Tennessee has gone 67-56 in that same 10-year span with six losing seasons out of those ten years. Coaching attrition and botched recruiting have led to the drop-off for the Vols, and Pat Fitzgerald deserves credit for bringing stability to Northwestern and leading the Wildcats to the amount of success they’ve had.
But even in arguably Tennessee’s roughest 10-year span in program history, Northwestern has earned just three more total wins in that same period.
Northwestern has had some impressive players to suit up for them, especially when it comes to running backs. Damien Anderson, who played from 1998-2001 for the Wildcats, is the team’s all-time leading rusher with 4,485 rushing yards and 38 touchdowns. Those totals easily top Tennessee’s all-time marks of Travis Henry’s 3,078 and Gene McEver’s 37 career touchdowns.
Tennessee, of course, has had one of the greatest all-time quarterbacks to play for them in Peyton Manning. While at Tennessee from 1994-97, Manning earned several school records, including his 11,201 passing yards and 89 touchdowns. Northwestern’s Brett Basanez, who played from 2002-05, leads the Wildcats in both areas as well, and while his 10,580 career yards aren’t far off Manning’s mark, his school-record 44 passing touchdowns are far behind Tennessee’s best passers.

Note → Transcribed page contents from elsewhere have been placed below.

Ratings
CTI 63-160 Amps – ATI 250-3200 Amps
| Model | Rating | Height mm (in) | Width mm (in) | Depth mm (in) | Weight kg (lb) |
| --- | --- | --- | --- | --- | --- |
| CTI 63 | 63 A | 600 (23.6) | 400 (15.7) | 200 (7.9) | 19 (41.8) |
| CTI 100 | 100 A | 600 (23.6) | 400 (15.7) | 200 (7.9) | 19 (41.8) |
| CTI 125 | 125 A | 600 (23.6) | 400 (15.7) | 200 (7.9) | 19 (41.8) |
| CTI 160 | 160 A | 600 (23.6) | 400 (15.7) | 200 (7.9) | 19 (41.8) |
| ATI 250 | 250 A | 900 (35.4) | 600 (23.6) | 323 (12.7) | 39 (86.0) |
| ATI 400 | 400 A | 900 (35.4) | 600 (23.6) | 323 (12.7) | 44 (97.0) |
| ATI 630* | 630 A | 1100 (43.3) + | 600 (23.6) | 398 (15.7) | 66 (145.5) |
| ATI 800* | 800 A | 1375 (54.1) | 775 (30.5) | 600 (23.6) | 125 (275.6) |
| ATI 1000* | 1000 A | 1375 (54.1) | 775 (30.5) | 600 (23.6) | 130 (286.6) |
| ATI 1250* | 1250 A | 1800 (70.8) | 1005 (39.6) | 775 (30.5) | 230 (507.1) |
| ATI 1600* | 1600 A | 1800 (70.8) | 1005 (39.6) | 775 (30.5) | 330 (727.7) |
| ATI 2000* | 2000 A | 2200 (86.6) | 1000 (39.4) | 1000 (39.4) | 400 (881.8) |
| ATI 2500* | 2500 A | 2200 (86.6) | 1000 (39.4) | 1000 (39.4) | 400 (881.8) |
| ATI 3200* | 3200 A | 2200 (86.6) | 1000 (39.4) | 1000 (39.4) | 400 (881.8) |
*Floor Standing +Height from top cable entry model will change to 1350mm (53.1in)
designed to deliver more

But it’s also worth noting that Northwestern has quarterback legend Otto Graham to their name as well. Graham played for the Wildcats from 1941-44 and set several passing records at the time while playing for Northwestern. Graham later went on to be elected into the Hall of Fame as a quarterback with the Cleveland Browns. He helped lead the Browns to three NFL titles before the NFL and AFL merger, and finished with 174 passing touchdowns and 44 rushing scores.
Despite Northwestern’s passing numbers being lower than Tennessee’s, they’ve had several high-quality pass catchers to don the purple and white, most notably D’Wayne Bates from 1995-98. Bates caught 210 passes for 3,370 yards and 26 touchdowns in those four seasons, and all are school records for a career. Tennessee’s Joey Kent put up similar numbers, albeit a little less eye-popping, from 1993-96 when he caught 183 passes for 2,814 yards and 25 scores.

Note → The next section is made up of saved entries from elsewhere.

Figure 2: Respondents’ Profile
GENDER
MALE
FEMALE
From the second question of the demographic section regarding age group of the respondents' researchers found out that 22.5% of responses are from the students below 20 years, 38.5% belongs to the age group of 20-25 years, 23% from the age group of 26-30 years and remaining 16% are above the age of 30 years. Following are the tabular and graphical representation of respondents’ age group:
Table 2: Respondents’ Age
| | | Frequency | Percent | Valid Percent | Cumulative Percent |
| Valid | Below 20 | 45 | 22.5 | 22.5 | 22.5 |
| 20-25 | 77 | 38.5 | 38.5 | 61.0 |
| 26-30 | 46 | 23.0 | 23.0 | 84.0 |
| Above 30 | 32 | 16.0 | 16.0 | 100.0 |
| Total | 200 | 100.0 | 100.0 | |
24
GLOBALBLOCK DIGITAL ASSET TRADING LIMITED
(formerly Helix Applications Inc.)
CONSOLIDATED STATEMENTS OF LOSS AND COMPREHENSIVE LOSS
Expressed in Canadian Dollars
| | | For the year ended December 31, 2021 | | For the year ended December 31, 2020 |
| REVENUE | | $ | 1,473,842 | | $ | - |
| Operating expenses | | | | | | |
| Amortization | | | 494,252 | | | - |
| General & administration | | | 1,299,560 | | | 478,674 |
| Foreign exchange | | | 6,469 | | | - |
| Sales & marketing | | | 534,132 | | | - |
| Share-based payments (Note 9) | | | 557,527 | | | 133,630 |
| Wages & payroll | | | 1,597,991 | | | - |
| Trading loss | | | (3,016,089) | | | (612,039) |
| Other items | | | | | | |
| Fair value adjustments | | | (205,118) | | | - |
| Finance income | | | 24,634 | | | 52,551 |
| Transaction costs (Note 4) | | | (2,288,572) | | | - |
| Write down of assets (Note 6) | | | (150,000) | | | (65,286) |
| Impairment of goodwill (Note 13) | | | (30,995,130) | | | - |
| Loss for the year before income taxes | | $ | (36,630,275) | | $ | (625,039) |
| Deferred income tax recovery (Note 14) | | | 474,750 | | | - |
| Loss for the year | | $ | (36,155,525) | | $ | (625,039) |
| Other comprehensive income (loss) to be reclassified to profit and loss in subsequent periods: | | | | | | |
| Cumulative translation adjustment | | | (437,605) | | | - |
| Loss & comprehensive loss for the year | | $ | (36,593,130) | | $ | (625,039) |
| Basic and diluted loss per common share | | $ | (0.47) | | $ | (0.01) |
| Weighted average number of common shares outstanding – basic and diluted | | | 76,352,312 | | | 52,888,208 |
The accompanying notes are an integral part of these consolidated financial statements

While Northwestern has had a number of talented players, the Vols have historically put out a greater volume of them.
Since 1936, the Vols have had 337 players drafted into the NFL, ranking 8th-highest in the NCAA. Of those 337 drafted players, 45 have been taken in the first round of the draft. Northwestern, meanwhile, has only had 175 players drafted and only 8 first round draft selections.
Both Tennessee and Northwestern have clearly had their moments in the sun and have had a number of quality players. But historically the Vols have won more and won more often. The Wildcats have had a better run of late, and they’re a win away from their best win total in school history.
But if Tennessee has anything to say about it, Northwestern’s highest single-season win total will remain at 10 this year.